(WHAT IS REQUIRED)
Which lines in the records below contain the word "dürfen"? Copy each of them.

(Saved data entries)
☆ ☆ ☆ ☆

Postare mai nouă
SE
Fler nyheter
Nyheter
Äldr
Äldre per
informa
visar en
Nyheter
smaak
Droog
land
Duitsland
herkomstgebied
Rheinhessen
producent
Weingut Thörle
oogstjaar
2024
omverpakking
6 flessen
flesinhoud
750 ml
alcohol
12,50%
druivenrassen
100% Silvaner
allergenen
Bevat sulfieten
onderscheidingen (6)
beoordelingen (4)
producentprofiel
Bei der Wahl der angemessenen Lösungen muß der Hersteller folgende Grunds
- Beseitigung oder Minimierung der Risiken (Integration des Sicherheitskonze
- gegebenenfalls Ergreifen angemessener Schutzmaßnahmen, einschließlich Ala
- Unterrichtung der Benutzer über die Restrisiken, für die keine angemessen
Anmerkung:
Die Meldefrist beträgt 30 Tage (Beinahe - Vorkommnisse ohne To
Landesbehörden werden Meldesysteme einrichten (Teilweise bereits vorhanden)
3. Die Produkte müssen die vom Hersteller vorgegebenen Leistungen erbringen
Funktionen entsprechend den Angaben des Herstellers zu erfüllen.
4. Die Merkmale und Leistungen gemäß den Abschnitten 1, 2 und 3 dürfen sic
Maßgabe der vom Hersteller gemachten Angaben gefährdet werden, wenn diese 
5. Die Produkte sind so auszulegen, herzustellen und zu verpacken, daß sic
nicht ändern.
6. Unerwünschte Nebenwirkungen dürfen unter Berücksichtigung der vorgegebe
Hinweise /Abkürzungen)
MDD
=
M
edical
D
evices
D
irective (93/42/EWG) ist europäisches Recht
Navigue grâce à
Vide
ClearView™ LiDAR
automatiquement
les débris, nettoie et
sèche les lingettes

☆ ☆ ☆ ☆

(REPLY)
4. Die Merkmale und Leistungen gemäß den Abschnitten 1, 2 und 3 dürfen sic
6. Unerwünschte Nebenwirkungen dürfen unter Berücksichtigung der vorgegebe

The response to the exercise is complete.